### WHAT TO PRODUCE
Could you write out each entry exactly as it reads?

### RECORDS FOR THIS TASK
▬▬▬
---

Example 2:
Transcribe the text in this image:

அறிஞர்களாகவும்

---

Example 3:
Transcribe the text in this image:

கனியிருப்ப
▬▬▬
### EXERCISE SOLUTION
---

Example 2:
Transcribe the text in this image:

அறிஞர்களாகவும்

---

Example 3:
Transcribe the text in this image:

கனியிருப்ப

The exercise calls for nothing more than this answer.